GemKonnect
Skewed Perceptions: $550,00 For A Cartoon, 70% Discounts For Jewellery
Vinod Kuriyan 11/23/2015
The perception of value isn’t simply a matrix of rarity, beauty and high price. It is in fact, one of those undefinable issues.The jewellery retail industry doesn’t seem to know what it is right now. Cartoon collectors on the other hand, seem very sure about what value is. And they’re willing to put their money down on their perceptions.
Would you, for instance, pay half a million dollars for an original cartoon drawing? Particularly one that has major issues such as stereotypical racial perception and the promotion of big game hunting among other things? The asking price for an original plate of Tintin Au Congo, the original French version of Tintin In The Congo, by Belgian cartoonist Georges Remis who wrote under the pen name Hergé, is $550,000.
The artwork from the cartoon featuring the boy-adventurer Tintin has a very good chance of realising its asking price. A double-page strip from the Tintin adventure King Ottokar's Sceptre sold for $1.7 million last month at Sotheby's in Paris. The previous year, the original art for Tintin and the Shooting Star set a record when it sold for almost $3 million at the Brussels Antique Fair.
Meanwhile, US retailers are loudly promoting 70 percent discounts for jewellery over the holiday season. It’s almost as if they don’t really believe in the value of their own product.
You can’t really blame them. The middle of the gem and jewellery production pipeline doesn’t seem to have any idea of the value of its product either. While scarcity or rarity does, in a strict economic sense, increase the value of a product or commodity, these two things alone do nothing to make the consumer want to buy something.
De Beers understood this and positioned diamonds as the symbol of a relationship between a man and a woman. It no longer runs its famous global promotions. Surprisingly, along with all the other diamond mining firms, it actually pushed the argument that diamond prices would automatically increase as mine output declined and product scarcity kicked in.
Consumers, who have a range of other luxury products and services to choose from, haven’t bought into that line of reasoning. Many in the industry seem surprised at learning what they should have known well — a diamond is only worth as much as a consumer is willing to pay for it. So now retailers have been reduced to offering 70 percent discounts to sell jewellery over the holiday season.
What is key is that the retailers who are offering these large discounts are major chain operators who sell a variety of products. Jewellery is just one of them.

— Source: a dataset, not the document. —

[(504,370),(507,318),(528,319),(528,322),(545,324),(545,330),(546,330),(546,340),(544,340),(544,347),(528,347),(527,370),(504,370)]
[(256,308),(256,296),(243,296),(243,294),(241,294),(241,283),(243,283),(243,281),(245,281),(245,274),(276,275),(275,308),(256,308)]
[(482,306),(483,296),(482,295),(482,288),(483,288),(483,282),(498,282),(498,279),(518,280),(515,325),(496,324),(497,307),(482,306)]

If it takes a 70 percent discount to get rid of jewellery that will otherwise simply sit on their shelves as dead stock, they are naturally not going to hesitate.

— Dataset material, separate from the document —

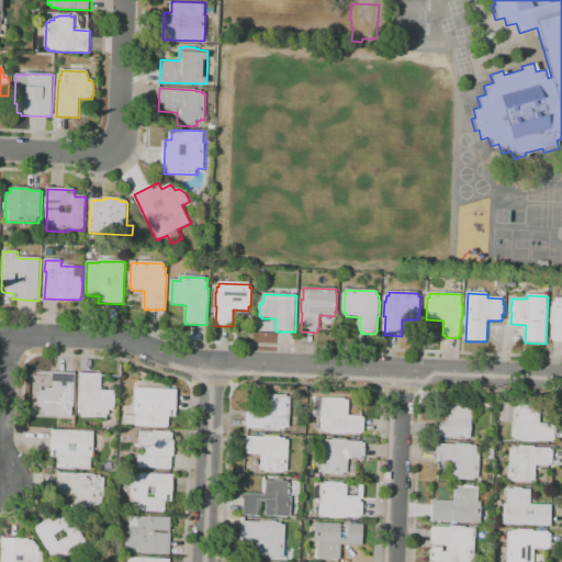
[(549,338),(549,322),(548,322),(548,306),(550,306),(550,301),(552,301),(552,296),(561,296),(561,340),(550,340),(550,338),(549,338)]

Multi-segment retailers are the biggest sellers of jewellery. Specialty jewellery retailers are and endangered species. The question is, will the multi-segment retailers want as much jewellery when they start restocking after the holidays? What will their assessment of jewellery as a product category in general be?
Industry pundits have expounded at length about how the very perception of luxury is now very different to what it used to be. It is now not at all linked to price but instead to the experiential component that the product or service delivers and as to whether or not it helps the acquirer make some sort of personal statement.
“I got this at a bargain” isn’t the sort of statement the industry wants. That, in fact, devalues the very idea of a “precious” material to begin with.
Some mid price brands like Pandora, — who offer a large variety of product in what is being described as the “hundreds and not thousands” price band — seem to have understood what that perception of value is. Their designs start with a target price and are aimed primarily at the self-purchase market, which has a much clearer definition of perceived value than the fuzzy, upper-price-band gifting segment.
Products in the mid-price section transmit value by offering design as a personal statement combined with high quality that ensures that the product will endure and not fall apart like the “cheap and cheerful” lower end products.
The mid segment does use lower-cost diamonds and while its products might not at some later date get to the $500,000 level in a collector’s market, they will, nonetheless be something that a mother might want to pass on to her daughter as a favoured everyday style statement.
Consumers in today’s fast-changing, technology-driven world get the idea of “enduring value” much better than a fuzzy idea of “forever”.